Local high school, adult education program trains students for careers in restaurant industry
photo by: Dylan Lysen
In just his first three months on the job at Luckyberry, Steven Wood said he’s had the two creations he made from scratch land on the restaurant’s menu. Now he’s working on what he hopes will be his third.
He said it’s an opportunity he’s been dreaming of since he was in middle school.
“I’ve always wanted to put positivity out, and cooking good food, wholesomely, was the best way I’ve found in my life to do just that,” he said. “It’s always been a passion of mine, and this (job) really opened my eyes to that.”
It’s also an opportunity that likely wouldn’t have been possible without the education Wood received through a local program dedicated to teaching the culinary arts, he said.
Wood, who is the sous chef and kitchen manager at Luckyberry, is one of the many graduates of KitchenWorks, a program by local food bank Just Food that offers the entry-level basics of the restaurant industry to high school students and adults at the Lawrence College and Career Center.
The program, which was created by local chef Rick Martin, teaches high school students or adults the basics of sanitation in the kitchen, knife skills, flavor development, making food from scratch and creativity and food design techniques in the hopes they will be able to start a career.
The adult program, which is run through local food bank Just Food, began in 2018 and offers a one-week intensive course. The high school program, which began in 2016, is through school courses that are listed as Advanced Culinary and Event Planning and Management. The classes last a full semester each.
photo by: Dylan Lysen
Prior to Luckyberry, Wood said he worked in fast-casual restaurants, which helped him learn some parts of the restaurant industry but did not offer much outside their own food creations. But through KitchenWorks, Wood said he was able to learn and understand how to make foods from scratch.
“It’s a beautiful program,” he said.
So far, about 35 students have graduated from the program, with many filling local restaurant positions. Martin, who is part owner of Luckyberry and Limestone Pizza, said it’s a great example of the local education system providing real-life experience that can be put toward building a career.
But the students aren’t only learning how to make food, said Resa Sobandi, a graduate of the program who is now the noodle production manager for the restaurant Ramen Bowls. She said Martin’s direction in the course taught her how to be a professional in the kitchen, which can often be an intense environment.

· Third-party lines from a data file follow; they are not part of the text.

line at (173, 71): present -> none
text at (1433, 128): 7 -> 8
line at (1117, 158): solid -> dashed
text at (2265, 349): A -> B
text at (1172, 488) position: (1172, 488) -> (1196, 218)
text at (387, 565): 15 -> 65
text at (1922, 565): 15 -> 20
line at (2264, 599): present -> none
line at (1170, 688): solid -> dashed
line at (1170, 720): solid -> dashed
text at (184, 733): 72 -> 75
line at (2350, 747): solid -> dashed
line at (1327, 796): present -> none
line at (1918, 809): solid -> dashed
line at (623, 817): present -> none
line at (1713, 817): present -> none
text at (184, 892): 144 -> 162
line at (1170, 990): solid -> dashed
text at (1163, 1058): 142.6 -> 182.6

“It’s more important on the attitude side and how to work in the kitchen,” she said of the program. “Even if you have great knife skills, if you don’t have great interpersonal skills it’s not going to take you anywhere.”

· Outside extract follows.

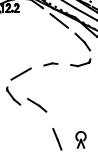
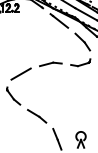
part at (50, 64) size: 16x5 px -> 24x7 px
line at (37, 105) position: (37, 105) -> (37, 116)
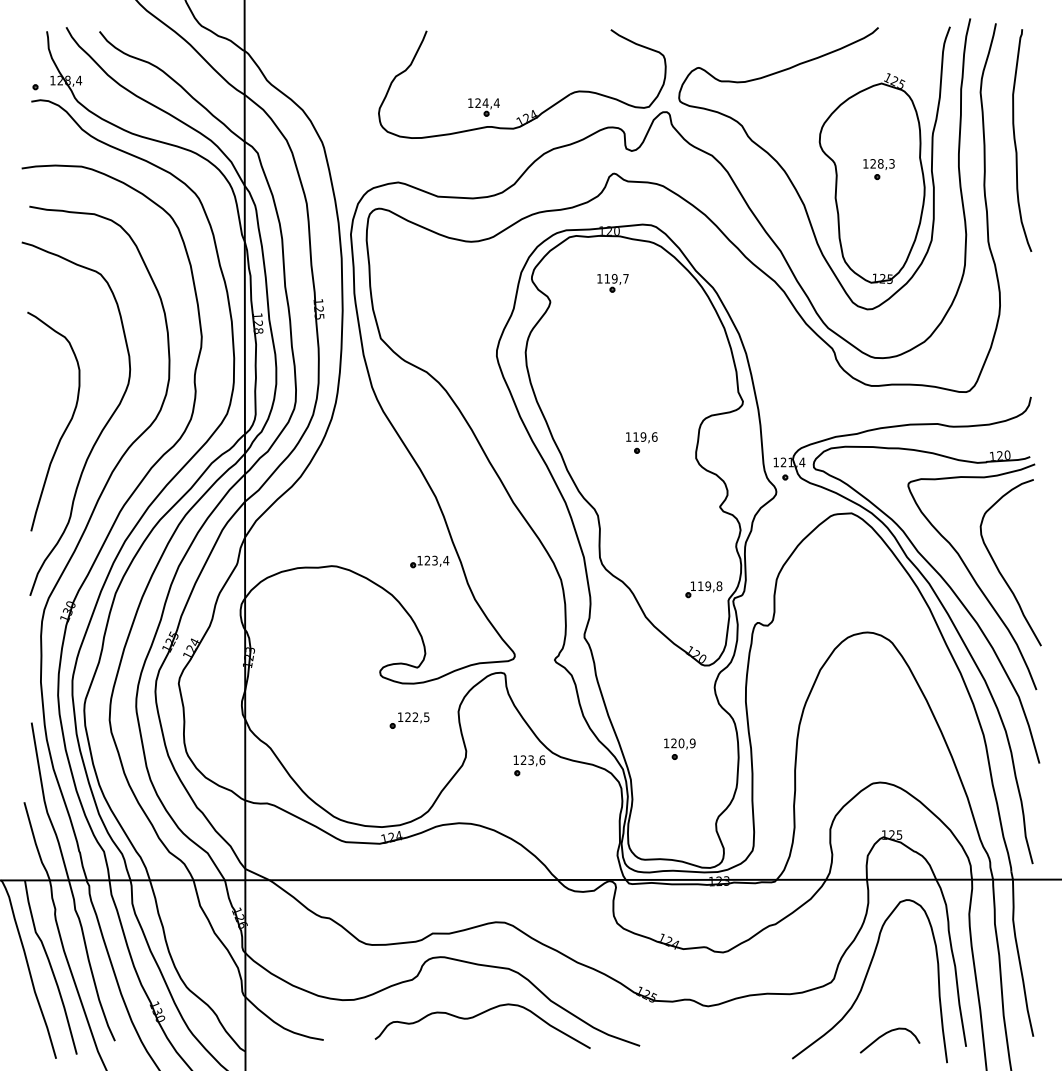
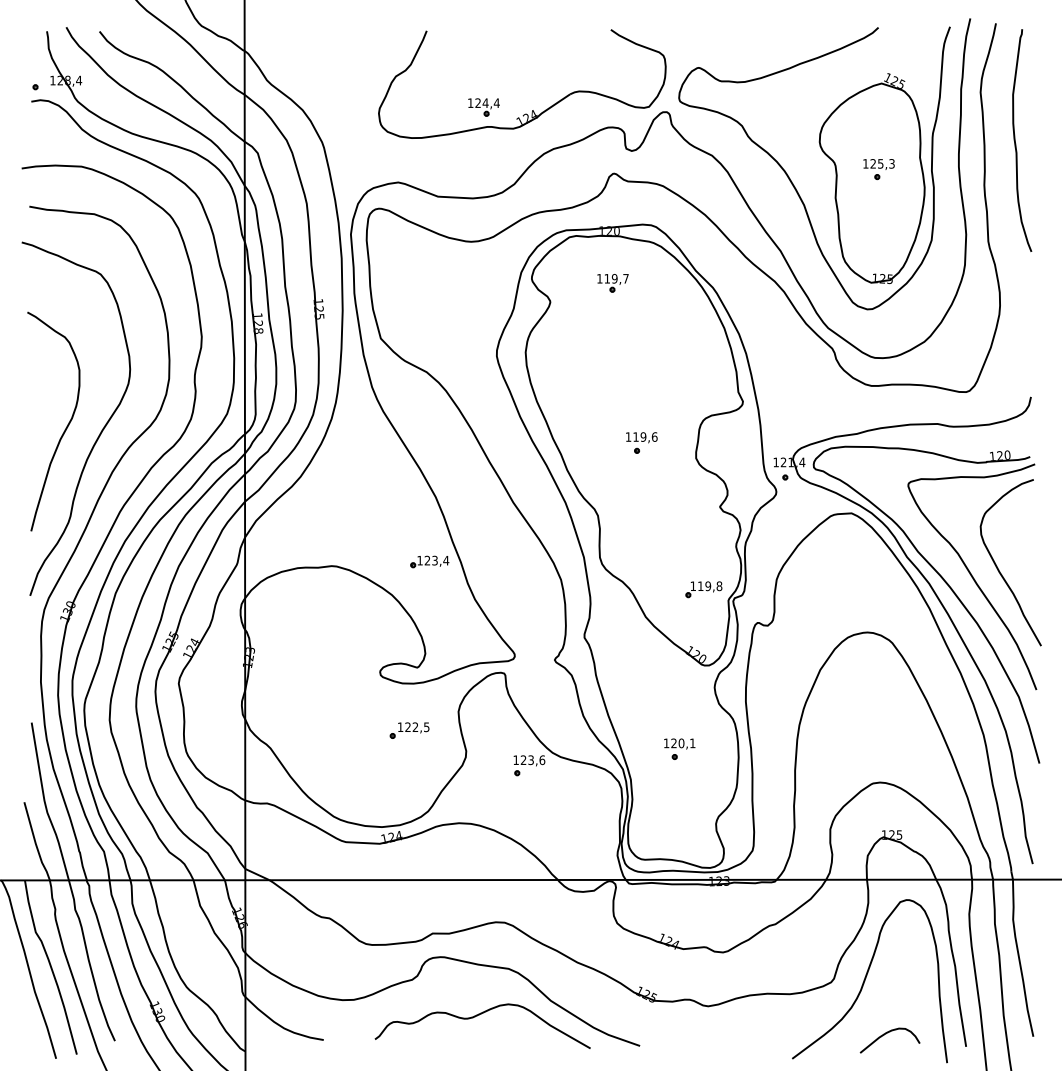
text at (880, 163): 128,3 -> 125,3
part at (409, 720) position: (409, 720) -> (409, 730)
text at (692, 743): 120,9 -> 120,1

Sobandi said she was grateful for her education through the program because she had been unemployed for about two years after she gave birth to her child. Although she had no experience of working in the kitchen prior to the program, she was able to land a job with Ramen Bowls, she said.
Since joining, she has moved up the position ladder of the restaurant and now enjoys the confidence of the restaurant’s owners to lead her current position, of which she is the first to serve. She said the skills she learned through the program are put to use every day on the job.

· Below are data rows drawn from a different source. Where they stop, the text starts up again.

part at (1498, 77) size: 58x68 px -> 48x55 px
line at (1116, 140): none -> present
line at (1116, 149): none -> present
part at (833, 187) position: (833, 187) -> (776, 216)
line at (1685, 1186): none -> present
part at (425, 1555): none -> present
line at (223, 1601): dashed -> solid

“It’s a very great program,” she said.
Martin said he started the program because he previously noticed Lawrence businesses were struggling to fill entry-level restaurant positions. At the same time, he was teaching a course for Just Food that trained local residents how to make cheap and healthy meals at home. Some of the students in the training course were interested in going further, he said.
“We just weren’t getting enough people applying at our restaurants, but yet we had people at the (Just Food) who were interested in careers and making some money,” Martin said.
Although the high schools offer other food and baking courses, Martin said the KitchenWorks program is not an education opportunity for food enthusiasts looking to expand their knowledge on a hobby. Instead, these students are training for a career, he said.
“After the first semester, they are beyond entry level and ready for skilled positions,” Martin said. “When they finish their second semester, I think they are ready for management.”
photo by: Dylan Lysen
Emilie Rodman, a senior at Lawrence High School, is one of a handful of high school students participating in the program this semester. She is currently taking a baking and pastry course with chef Camille Eichorn, who has been a professional chef since 2006.
When she first joined the program last school year, Rodman said she also got the opportunity to work for Luckyberry like many other students.
“It opened up a lot of opportunities, which was what I was looking for,” she said.
Now she works as a kitchen worker for the Lawrence restaurant Fields and Ivy Brewery. She, too, hopes to one day make her own food creations, she said, specifically focusing on comfort food most often found on the gulf coast of the southeastern U.S.
“One hundred percent,” she said when asked if she wanted to pursue a culinary career. “My plan is to open my own business.”
Elizabeth Keever, executive director for Just Food, said the food bank will begin another one-week course on Sept. 23. Those who are interested can find more information at justfoodks.org.